[Page-level text extractions]

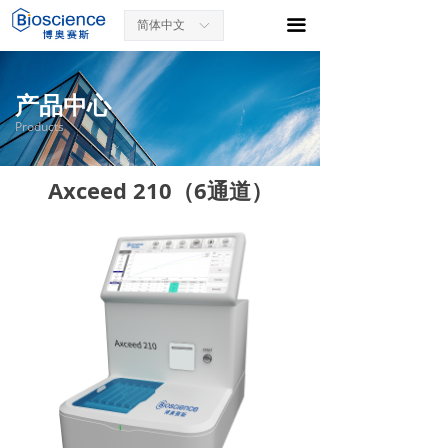
끀
简体中文
ꀅ
产品中心
Products
Axceed 210（6通道）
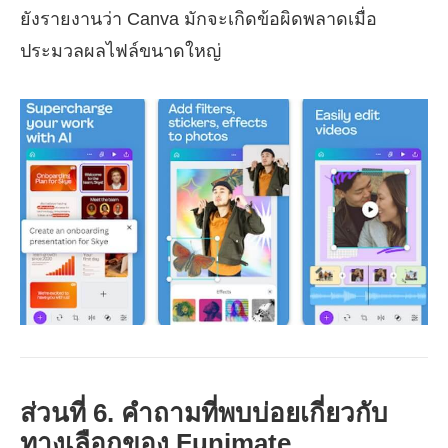
ยังรายงานว่า Canva มักจะเกิดข้อผิดพลาดเมื่อ
ประมวลผลไฟล์ขนาดใหญ่
ส่วนที่ 6. คำถามที่พบบ่อยเกี่ยวกับ
ทางเลือกของ Funimate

◆ REQUIRED ACTION ◆
Repeat exactly the lines above, starting at the one that contains "Axceed 210（6通道）" and stopping at the last line of the entries, and leave out the pictures.

◆ OUTPUT ◆
Axceed 210（6通道）
ยังรายงานว่า Canva มักจะเกิดข้อผิดพลาดเมื่อ
ประมวลผลไฟล์ขนาดใหญ่
ส่วนที่ 6. คำถามที่พบบ่อยเกี่ยวกับ
ทางเลือกของ Funimate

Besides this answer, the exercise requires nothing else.